(Bloomberg) — U.S. and Canadian negotiators could wrap up a Nafta deal as soon as Saturday in their bid to avoid a fight that imperils $500 billion in annual trade, said people familiar with the talks said.
There’s renewed urgency to nail down a new North American Free Trade Agreement that could be published Sunday, so it can be signed by Mexican President Enrique Pena Nieto before he leaves office. The U.S. and Mexico reached their own agreement in August, triggering talks between the U.S. and Canada.
The U.S. and Mexico held off on a plan to publish the full legal text of their deal on Friday as the U.S. and Canadian negotiators raced against a Sept. 30 deadline.
Chrystia Freeland, Canada’s foreign affairs minister and chief Nafta negotiator, postponed a planned speech at the United Nations on Saturday, spokesman Adam Austen said by email, a signal of the Nafta push.

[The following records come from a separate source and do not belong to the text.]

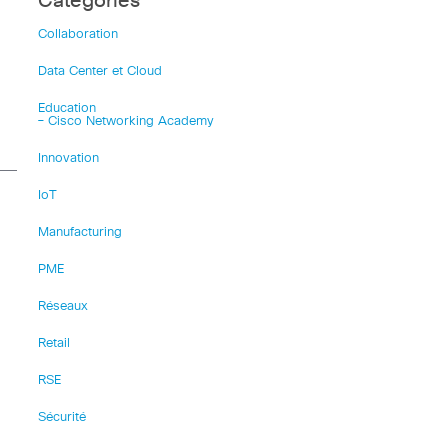
Catégories
Collaboration
Data Center et Cloud
Education
– Cisco Networking Academy
Innovation
IoT
Manufacturing
PME
Réseaux
Retail
a
RSE
Sécurité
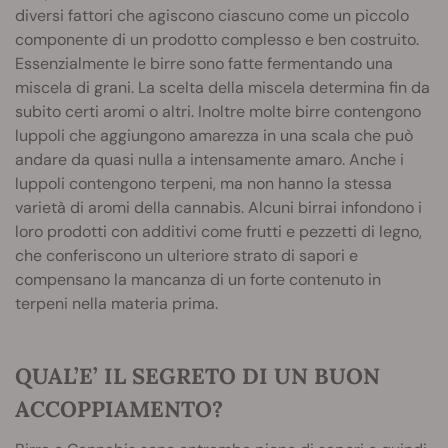
diversi fattori che agiscono ciascuno come un piccolo
componente di un prodotto complesso e ben costruito.
Essenzialmente le birre sono fatte fermentando una
miscela di grani. La scelta della miscela determina fin da
subito certi aromi o altri. Inoltre molte birre contengono
luppoli che aggiungono amarezza in una scala che può
andare da quasi nulla a intensamente amaro. Anche i
luppoli contengono terpeni, ma non hanno la stessa
varietà di aromi della cannabis. Alcuni birrai infondono i
loro prodotti con additivi come frutti e pezzetti di legno,
che conferiscono un ulteriore strato di sapori e
compensano la mancanza di un forte contenuto in
terpeni nella materia prima.
QUAL’E’ IL SEGRETO DI UN BUON
ACCOPPIAMENTO?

It’s not known if she’ll instead travel to Washington for talks.
The U.S. and Canada are on the brink of a deal after making progress on contentious issues, the people said, speaking on condition of anonymity as negotiations continue. While there’s no guarantee that a final agreement will be reached, no issue at this point is too large to overcome, they said. Talks have been active over the past few days, including during the U.N. General Assembly in New York.
“At this moment there’s a very serious attempt to continue advancing in the process of finalizing the differences in bilateral issues between the U.S. and Canada,” Mexican Economy Minister Ildefonso Guajardo said late Friday.
Under U.S. trade law, an agreement must be published for 60 days before it can be signed by leaders of any of the participant countries, putting negotiators on the clock to reach a deal that can be signed by Nov. 30, Pena Nieto’s final day in office.
The U.S. and Canada have been hung up on some core issues. They include:
So-called Chapter 19 dispute panels, which the U.S. wants to eliminate from Nafta and which Canada wants to preserve An exemption for cultural sectors which Canada wants to preserve The use of Section 232 investigations to apply tariffs to steel, aluminum, and potentially autos. Canada is seeking some kind of exemption or protection from those Canada’s dairy sector, which the U.S. wants greater tariff-free access to Intellectual property and certain pharmaceutical patents, each of which the U.S. wants to extendAuto tariffs would substantially impact Canada, a major auto exporter. However, it would also upend North American supply chains and complicate life for U.S. automakers. President Donald Trump said on Sept. 26 that he refused a meeting with Canadian Prime Minister Justin Trudeau while at the United Nations amid the trade impasse, and threatened auto tariffs, calling them the “mother lode.”
If the U.S. and Mexico try to advance a bilateral deal without Canada they may face delays in Congress, where key lawmakers have called for the three-nation format to continue. Meanwhile, the existing Nafta remains in effect, and any country can quit on six months’ notice; no country has given such notice.
Failure to reach a deal raises the prospect of what some call a zombie Nafta — a bilateral deal advancing to update a trilateral pact, even while the old agreement remains in place.
A former senior Canadian trade adviser warned that the auto tariff threat outweighs anything else.
“The threats to Canada are much bigger than a potential zombie Nafta; the threats come in the form of auto tariffs that would be very devastating to our economy,” said Meredith Lilly, trade adviser to Canada’s former prime minister, Stephen Harper, and now Simon Reisman Chair in International Affairs at Carleton University in Ottawa. “The risk of auto tariffs shouldn’t be underestimated.”